▶ **Short problem**:
Return the lines of the records below without alteration, starting at the first line and ending at the line containing "scientific name: Aglais io", with both of those lines included.

+++ Source material

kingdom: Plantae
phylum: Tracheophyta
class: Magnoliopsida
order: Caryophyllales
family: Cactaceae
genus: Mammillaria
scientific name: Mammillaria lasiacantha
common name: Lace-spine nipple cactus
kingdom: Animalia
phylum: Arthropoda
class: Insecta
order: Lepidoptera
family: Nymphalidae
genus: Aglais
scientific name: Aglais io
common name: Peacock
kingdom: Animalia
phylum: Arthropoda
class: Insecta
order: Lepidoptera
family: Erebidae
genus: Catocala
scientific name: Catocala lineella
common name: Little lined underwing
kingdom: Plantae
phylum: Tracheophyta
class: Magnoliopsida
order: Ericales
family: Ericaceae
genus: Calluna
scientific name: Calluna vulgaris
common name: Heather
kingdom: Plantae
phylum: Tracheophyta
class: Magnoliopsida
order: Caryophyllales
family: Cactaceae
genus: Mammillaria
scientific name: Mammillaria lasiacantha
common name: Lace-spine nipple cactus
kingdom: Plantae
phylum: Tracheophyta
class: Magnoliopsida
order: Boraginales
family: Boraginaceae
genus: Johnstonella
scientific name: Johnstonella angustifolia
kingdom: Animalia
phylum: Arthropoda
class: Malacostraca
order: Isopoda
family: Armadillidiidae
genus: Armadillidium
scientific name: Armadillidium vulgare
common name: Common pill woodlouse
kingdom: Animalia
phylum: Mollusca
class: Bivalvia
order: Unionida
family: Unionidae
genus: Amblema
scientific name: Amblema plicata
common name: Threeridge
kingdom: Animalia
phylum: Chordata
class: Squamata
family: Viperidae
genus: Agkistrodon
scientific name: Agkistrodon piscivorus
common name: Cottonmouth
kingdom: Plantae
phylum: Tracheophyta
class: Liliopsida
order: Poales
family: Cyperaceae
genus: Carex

++++++

▶ **Response below**:
kingdom: Plantae
phylum: Tracheophyta
class: Magnoliopsida
order: Caryophyllales
family: Cactaceae
genus: Mammillaria
scientific name: Mammillaria lasiacantha
common name: Lace-spine nipple cactus
kingdom: Animalia
phylum: Arthropoda
class: Insecta
order: Lepidoptera
family: Nymphalidae
genus: Aglais
scientific name: Aglais io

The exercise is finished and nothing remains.